* Work required *
Please copy word for word the part of the article on Eddie McClintock below, from "The actor plays" to "call with journalists.".

* Passage provided *
================
Warehouse 13's Eddie McClintock admits he loves horror movies. So what could be more natural than having Syfy's resident artifact hunter take on the Boogeyman? Has the gruesome creature met its match with McClintock?
The actor plays a widowed father of two who is the local sheriff of a town that finds itself with a nasty creature ripping up the local population. Worse yet, the Boogeyman is after his own son. McClintock said his new sheriff character has some differences from the playful and heroic Pete Lattimer he plays on Warehouse 13.
"Officer Samuels doesn't have like a sixth sense, a vibe, like Pete does. He's more serious than Pete. He's a single father. His wife was killed in an automobile accident. We kind of find that out. And he's struggling to deal with that and struggling to deal with being a single dad of two ornery sons," said McClintock during a conference call with journalists.
However, you get the sense that he didn't take the role just because the sheriff is different than Pete. There's a whole other aspect that seems to light his fire.
"I loved Friday the 13th, The Night of the Living Dead, The Hills Have Eyes, Creepshow, you know, Dawn of the Dead," he said.
"On Friday nights when I was growing up in Cleveland there was a show called Big Chuck and Houlihan, and they would show creature features on Friday nights. And it's some of the best memories that I have of growing up is staying up late with my dad and watching these movies," he added.
Regarding his own personal boogeyman, for McClintock it came from the original Friday the 13th, a movie he saw as a kid. "Jason or his mother? She scared me. Because then I was like, 'What? The guy's mom. It's not a monster. It's a person and she's talking to the moon?' That scared me. So I guess that was my Boogeyman."
================
* Data provided *

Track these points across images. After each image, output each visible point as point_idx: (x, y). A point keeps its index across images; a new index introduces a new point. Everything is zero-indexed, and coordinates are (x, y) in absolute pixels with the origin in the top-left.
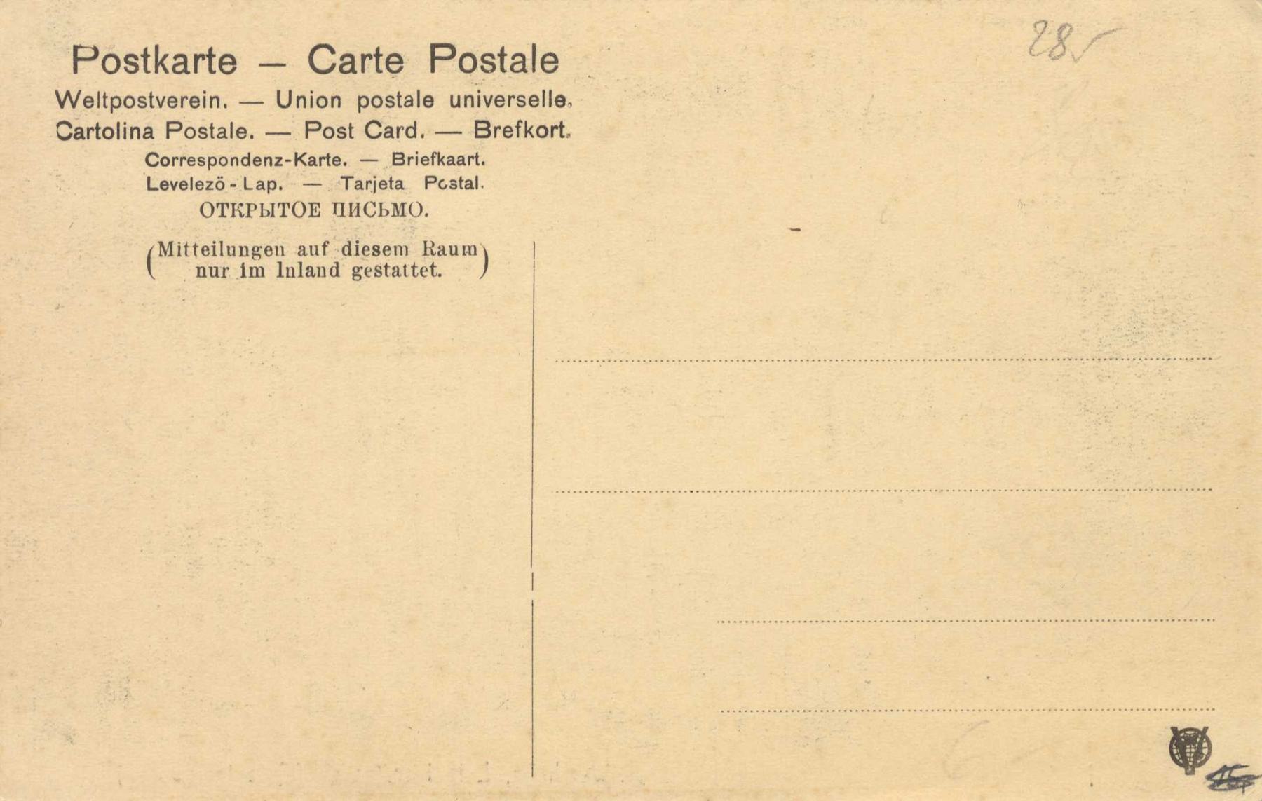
================
* Response below *
The actor plays a widowed father of two who is the local sheriff of a town that finds itself with a nasty creature ripping up the local population. Worse yet, the Boogeyman is after his own son. McClintock said his new sheriff character has some differences from the playful and heroic Pete Lattimer he plays on Warehouse 13.
"Officer Samuels doesn't have like a sixth sense, a vibe, like Pete does. He's more serious than Pete. He's a single father. His wife was killed in an automobile accident. We kind of find that out. And he's struggling to deal with that and struggling to deal with being a single dad of two ornery sons," said McClintock during a conference call with journalists.